D'après un rapport publié avant les Jeux de Pékin, plus d'un million de personnes avaient été déplacées en Chine entre 1988 et 2008 en raison des JO. Plus récemment, les autorités brésiliennes ont tout bonnement détruit une favela pour y bâtir un village olympique pour les Jeux de 2016, lequel sera ensuite transformé en appartements de luxe. Vous préférez un exemple plus concret de l'absurdité et de l'atrocité des Jeux ? Voici Junichi Inoue, 71 ans, qui va bientôt perdre sa maison à Tokyo en raison des Jeux de 2020, soit exactement ce qui lui était déjà arrivé en 1964.

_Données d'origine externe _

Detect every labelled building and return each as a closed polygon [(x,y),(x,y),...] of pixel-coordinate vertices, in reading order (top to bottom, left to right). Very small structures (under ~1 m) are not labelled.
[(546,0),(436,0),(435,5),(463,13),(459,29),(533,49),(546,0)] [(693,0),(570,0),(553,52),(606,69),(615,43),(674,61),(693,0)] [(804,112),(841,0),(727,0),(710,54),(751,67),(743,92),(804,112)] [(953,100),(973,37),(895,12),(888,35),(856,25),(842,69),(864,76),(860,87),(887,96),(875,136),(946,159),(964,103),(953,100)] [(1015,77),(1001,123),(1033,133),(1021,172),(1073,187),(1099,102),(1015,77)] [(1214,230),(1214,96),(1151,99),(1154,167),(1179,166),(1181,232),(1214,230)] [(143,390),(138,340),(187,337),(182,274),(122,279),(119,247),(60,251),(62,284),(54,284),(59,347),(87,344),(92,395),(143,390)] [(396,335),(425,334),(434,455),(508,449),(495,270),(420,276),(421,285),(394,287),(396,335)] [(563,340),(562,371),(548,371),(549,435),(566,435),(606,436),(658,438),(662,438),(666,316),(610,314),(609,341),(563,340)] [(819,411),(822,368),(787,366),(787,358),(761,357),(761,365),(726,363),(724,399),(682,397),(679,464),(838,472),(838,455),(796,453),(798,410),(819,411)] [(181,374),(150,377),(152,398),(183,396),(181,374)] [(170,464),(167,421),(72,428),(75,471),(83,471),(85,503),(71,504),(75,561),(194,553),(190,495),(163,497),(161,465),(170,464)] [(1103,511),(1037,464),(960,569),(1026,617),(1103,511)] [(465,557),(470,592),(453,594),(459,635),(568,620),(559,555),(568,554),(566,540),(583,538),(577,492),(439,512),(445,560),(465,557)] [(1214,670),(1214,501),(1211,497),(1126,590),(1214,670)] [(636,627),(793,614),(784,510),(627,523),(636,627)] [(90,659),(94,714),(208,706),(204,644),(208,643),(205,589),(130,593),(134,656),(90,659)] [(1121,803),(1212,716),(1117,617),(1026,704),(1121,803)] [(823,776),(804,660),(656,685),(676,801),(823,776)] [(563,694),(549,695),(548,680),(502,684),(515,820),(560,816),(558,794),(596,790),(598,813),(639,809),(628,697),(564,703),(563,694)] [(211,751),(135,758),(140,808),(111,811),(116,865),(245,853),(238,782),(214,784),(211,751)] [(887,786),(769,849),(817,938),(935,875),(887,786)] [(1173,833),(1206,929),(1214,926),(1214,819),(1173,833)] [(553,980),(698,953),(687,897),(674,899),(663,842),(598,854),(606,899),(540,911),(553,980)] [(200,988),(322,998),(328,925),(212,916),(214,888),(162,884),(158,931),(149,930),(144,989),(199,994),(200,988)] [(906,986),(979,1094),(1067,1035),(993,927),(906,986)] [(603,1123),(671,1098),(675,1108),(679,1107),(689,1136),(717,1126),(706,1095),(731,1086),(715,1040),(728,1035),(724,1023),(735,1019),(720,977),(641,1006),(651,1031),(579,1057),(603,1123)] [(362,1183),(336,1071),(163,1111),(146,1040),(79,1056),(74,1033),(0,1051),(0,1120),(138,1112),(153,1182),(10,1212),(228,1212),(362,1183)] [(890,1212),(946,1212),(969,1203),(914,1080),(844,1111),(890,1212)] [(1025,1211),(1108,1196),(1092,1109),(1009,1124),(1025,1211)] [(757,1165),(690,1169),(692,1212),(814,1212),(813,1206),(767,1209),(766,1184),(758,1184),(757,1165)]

L'idée n'est pas de comparer la destruction d'un quartier sympa où des gens ayant quelques billets en poche viennent se bourrer la gueule entre amis à une atteinte aux droits de l'homme. C'est plutôt un rappel : rien n'arrête le CIO. Le « mouvement » olympique est en réalité un bulldozer. A vrai dire, même le quartier de Shinjuku ne serait pas devenu le mastodonte qu'il est aujourd'hui sans les JO de 1964. On a détruit plein de trucs, et construit bien plus de trucs encore, dont la station de métro la plus bondée du monde avec ses 3,5 millions de voyageurs quotidiens.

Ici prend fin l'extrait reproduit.